Collected data
┌──
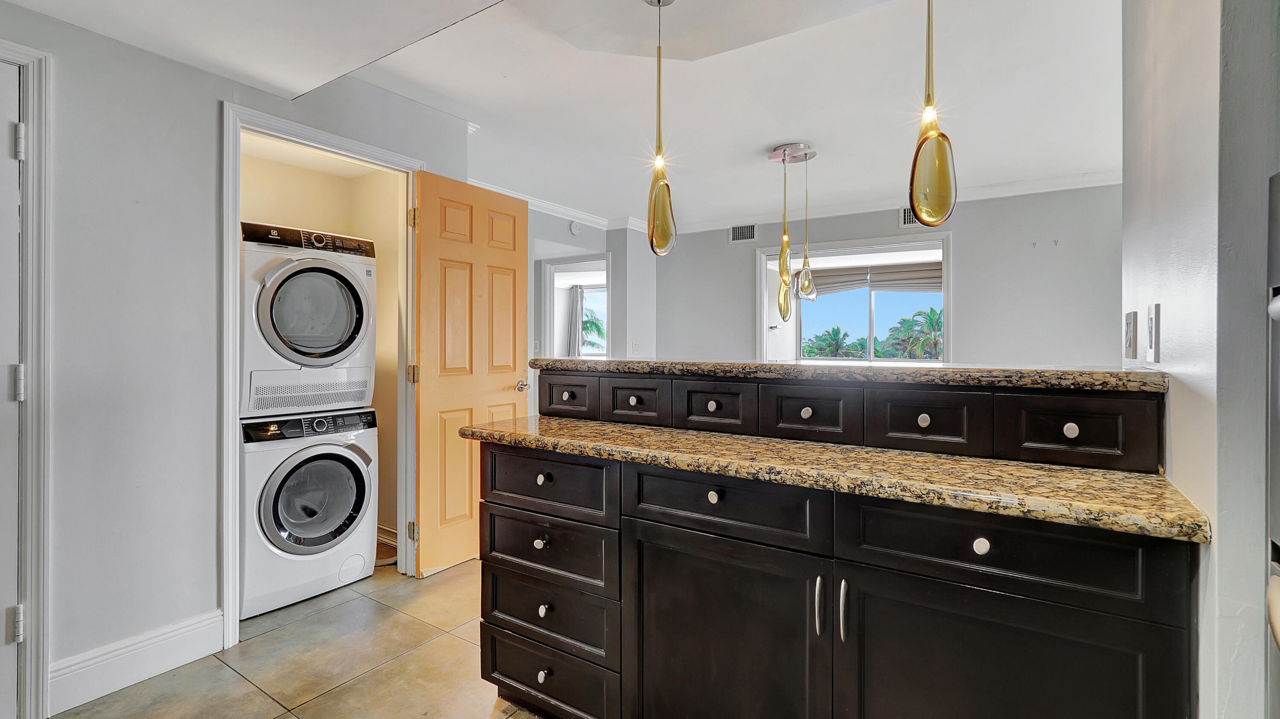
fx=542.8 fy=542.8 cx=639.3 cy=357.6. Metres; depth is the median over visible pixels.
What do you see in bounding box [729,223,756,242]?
air vent
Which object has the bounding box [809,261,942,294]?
roman shade
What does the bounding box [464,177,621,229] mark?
crown molding
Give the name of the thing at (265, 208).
closet wall
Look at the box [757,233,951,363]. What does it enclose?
window
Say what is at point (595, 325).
palm tree
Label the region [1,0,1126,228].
ceiling
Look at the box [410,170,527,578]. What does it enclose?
wooden door
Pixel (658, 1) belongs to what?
pendant light
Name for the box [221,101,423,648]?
door frame
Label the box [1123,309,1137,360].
light switch
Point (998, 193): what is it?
crown molding
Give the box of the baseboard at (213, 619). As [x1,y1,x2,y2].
[49,608,226,712]
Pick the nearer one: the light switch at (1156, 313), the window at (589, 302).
the light switch at (1156, 313)
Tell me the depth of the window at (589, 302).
8.34 m
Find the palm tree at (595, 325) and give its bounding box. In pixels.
[580,306,607,353]
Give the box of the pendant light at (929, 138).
[907,0,957,226]
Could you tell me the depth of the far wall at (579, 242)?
5.36 m
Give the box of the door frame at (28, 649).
[0,39,52,718]
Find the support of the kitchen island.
on the tile floor
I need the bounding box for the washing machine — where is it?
[239,407,378,619]
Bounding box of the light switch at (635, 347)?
[630,340,639,352]
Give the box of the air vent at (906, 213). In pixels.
[897,205,922,228]
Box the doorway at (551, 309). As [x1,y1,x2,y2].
[538,253,609,358]
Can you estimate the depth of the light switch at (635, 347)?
5.39 m
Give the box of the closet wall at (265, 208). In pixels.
[238,142,404,545]
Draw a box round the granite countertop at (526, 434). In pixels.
[460,414,1213,542]
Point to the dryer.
(327, 354)
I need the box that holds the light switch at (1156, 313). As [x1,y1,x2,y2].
[1146,302,1160,365]
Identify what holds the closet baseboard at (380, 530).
attached to the closet wall at (265, 208)
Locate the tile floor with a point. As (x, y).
(318, 621)
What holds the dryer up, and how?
on the washing machine
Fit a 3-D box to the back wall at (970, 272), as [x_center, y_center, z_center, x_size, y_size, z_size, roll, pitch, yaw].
[2.081,-0.146,4.872,4.071,2.502,0.133,0,0,34]
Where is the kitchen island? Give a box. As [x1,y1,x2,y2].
[470,375,1202,718]
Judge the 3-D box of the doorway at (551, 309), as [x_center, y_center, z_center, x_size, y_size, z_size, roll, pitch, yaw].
[-0.611,0.006,5.638,0.852,1.966,0.346,0,0,34]
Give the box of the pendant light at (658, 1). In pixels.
[643,0,677,256]
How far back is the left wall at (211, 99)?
1.94 m
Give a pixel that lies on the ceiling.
(762, 140)
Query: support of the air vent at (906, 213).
attached to the back wall at (970, 272)
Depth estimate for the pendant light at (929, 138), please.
1.52 m
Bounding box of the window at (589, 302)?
[576,282,607,354]
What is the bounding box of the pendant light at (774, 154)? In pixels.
[769,142,815,313]
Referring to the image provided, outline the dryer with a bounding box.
[238,221,377,416]
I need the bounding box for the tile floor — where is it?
[42,553,557,718]
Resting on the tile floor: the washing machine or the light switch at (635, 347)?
the washing machine
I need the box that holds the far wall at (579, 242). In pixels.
[523,206,657,383]
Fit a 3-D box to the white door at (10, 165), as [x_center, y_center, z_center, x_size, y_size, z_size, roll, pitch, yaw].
[-2.112,0.125,1.344,0.105,2.020,0.794,0,0,34]
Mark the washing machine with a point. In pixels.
(350, 498)
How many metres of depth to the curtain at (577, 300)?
8.41 m
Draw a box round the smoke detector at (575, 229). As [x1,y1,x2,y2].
[568,220,582,234]
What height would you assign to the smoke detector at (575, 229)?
0.129 m
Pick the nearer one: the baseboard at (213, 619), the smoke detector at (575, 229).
the baseboard at (213, 619)
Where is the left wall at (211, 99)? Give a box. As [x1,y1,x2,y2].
[0,1,477,712]
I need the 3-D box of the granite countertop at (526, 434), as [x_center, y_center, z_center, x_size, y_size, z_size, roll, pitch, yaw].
[0.316,0.269,1.592,1.874,0.040,0.596,0,0,34]
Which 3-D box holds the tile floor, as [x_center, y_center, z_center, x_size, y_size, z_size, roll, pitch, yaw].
[0.117,1.184,2.315,5.838,0.065,6.520,0,0,34]
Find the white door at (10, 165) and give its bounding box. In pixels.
[0,58,24,718]
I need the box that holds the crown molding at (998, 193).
[650,169,1125,234]
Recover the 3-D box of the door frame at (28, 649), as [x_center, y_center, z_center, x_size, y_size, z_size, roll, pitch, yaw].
[-2.149,0.091,1.385,0.165,2.109,0.908,0,0,34]
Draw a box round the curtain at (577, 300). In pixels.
[566,284,584,357]
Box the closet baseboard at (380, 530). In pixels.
[376,523,397,547]
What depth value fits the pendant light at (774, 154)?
3.53 m
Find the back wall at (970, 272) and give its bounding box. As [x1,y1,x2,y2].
[651,181,1123,368]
└──
• _What you have to do_:
Begin with the line containing "Find the back" and retype it and each line after it through the end of the records, keeping them exact and including nothing more.

• _Response to the exercise_:
Find the back wall at (970, 272) and give its bounding box. As [x1,y1,x2,y2].
[651,181,1123,368]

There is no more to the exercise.